[Source material Boundary: Start]

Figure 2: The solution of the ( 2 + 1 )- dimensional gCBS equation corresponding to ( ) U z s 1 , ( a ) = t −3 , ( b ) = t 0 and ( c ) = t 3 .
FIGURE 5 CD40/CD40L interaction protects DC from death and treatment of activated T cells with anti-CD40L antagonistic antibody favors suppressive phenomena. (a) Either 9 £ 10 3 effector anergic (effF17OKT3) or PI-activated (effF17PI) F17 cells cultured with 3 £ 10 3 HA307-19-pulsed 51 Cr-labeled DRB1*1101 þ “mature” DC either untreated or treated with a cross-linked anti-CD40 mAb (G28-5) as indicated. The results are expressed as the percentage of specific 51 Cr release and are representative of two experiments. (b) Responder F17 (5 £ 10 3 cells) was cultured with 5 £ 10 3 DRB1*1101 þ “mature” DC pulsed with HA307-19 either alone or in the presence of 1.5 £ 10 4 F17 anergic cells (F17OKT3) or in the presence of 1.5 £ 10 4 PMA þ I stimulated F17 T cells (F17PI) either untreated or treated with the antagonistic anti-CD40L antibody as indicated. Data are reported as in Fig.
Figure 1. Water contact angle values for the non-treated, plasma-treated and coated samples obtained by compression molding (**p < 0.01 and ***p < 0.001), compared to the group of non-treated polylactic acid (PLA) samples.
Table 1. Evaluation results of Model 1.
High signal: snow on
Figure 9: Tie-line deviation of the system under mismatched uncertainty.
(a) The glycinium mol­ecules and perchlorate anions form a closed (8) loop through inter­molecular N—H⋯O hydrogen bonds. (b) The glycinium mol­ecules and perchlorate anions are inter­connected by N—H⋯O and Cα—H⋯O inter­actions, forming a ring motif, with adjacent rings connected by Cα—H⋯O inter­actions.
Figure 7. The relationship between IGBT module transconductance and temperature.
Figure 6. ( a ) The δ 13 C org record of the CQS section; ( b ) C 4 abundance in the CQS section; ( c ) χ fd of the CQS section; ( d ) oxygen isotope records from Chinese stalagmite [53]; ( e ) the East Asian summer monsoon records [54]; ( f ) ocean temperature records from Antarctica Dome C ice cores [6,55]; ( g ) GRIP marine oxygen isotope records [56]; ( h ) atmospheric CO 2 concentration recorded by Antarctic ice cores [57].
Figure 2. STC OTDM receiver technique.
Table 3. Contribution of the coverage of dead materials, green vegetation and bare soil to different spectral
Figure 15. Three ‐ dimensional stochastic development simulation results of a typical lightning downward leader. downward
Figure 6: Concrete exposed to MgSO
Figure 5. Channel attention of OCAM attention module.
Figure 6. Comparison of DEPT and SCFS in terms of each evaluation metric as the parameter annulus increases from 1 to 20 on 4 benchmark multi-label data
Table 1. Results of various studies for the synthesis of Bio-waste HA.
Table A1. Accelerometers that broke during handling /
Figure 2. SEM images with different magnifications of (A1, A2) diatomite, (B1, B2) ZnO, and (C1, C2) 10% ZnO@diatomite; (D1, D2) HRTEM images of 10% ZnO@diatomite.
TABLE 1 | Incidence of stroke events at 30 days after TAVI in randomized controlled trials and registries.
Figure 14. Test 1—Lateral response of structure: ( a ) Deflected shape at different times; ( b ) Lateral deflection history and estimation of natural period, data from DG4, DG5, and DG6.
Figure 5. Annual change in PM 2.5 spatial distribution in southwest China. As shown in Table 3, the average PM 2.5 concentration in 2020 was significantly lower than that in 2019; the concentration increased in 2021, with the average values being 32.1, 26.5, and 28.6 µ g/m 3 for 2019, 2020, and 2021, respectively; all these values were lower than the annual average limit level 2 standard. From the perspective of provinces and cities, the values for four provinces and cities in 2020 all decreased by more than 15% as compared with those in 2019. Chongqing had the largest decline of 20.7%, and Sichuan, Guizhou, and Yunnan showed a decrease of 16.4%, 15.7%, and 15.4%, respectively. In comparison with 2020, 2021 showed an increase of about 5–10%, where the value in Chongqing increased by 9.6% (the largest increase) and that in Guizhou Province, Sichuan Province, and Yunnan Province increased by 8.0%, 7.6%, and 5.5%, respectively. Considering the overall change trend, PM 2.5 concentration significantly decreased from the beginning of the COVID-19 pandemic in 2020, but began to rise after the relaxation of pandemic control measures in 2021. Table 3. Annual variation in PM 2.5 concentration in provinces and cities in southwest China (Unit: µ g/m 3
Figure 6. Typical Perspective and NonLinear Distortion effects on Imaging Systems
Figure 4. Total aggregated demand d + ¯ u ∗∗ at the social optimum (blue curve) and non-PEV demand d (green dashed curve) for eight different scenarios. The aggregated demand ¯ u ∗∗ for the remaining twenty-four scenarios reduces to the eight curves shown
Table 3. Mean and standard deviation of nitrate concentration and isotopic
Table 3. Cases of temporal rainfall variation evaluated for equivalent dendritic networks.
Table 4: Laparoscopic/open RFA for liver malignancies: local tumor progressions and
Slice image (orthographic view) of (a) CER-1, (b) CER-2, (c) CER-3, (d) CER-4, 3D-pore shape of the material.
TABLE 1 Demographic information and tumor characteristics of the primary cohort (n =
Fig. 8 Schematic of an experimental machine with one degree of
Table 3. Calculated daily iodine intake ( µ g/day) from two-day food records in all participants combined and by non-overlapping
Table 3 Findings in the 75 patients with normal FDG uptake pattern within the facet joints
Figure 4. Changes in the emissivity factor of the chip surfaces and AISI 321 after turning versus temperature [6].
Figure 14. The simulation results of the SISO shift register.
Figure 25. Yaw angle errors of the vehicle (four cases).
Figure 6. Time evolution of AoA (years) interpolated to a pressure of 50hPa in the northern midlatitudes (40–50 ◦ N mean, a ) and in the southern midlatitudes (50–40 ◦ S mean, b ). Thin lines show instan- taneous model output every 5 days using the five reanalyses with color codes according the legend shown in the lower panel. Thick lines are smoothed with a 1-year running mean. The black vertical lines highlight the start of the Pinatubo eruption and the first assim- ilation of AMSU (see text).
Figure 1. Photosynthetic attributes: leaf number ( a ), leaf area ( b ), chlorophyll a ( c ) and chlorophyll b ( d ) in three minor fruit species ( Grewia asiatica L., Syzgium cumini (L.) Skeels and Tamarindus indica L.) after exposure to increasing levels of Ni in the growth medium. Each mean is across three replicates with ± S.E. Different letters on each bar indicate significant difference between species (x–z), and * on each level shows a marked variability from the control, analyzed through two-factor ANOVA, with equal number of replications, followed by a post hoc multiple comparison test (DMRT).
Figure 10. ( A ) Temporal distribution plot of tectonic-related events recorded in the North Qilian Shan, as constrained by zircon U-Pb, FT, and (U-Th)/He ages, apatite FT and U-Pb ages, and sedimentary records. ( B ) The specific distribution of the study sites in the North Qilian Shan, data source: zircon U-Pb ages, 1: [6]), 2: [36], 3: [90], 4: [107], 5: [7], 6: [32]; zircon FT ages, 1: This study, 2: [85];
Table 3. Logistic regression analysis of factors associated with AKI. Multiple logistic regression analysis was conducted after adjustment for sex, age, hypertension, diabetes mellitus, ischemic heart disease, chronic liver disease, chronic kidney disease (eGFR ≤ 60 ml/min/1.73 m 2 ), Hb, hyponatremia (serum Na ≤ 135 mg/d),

[Source material Boundary: End]

* Action item
From the entries, copy every line in which the string "between" can be found.

* Task output
Figure 7. The relationship between IGBT module transconductance and temperature.
Figure 1. Photosynthetic attributes: leaf number ( a ), leaf area ( b ), chlorophyll a ( c ) and chlorophyll b ( d ) in three minor fruit species ( Grewia asiatica L., Syzgium cumini (L.) Skeels and Tamarindus indica L.) after exposure to increasing levels of Ni in the growth medium. Each mean is across three replicates with ± S.E. Different letters on each bar indicate significant difference between species (x–z), and * on each level shows a marked variability from the control, analyzed through two-factor ANOVA, with equal number of replications, followed by a post hoc multiple comparison test (DMRT).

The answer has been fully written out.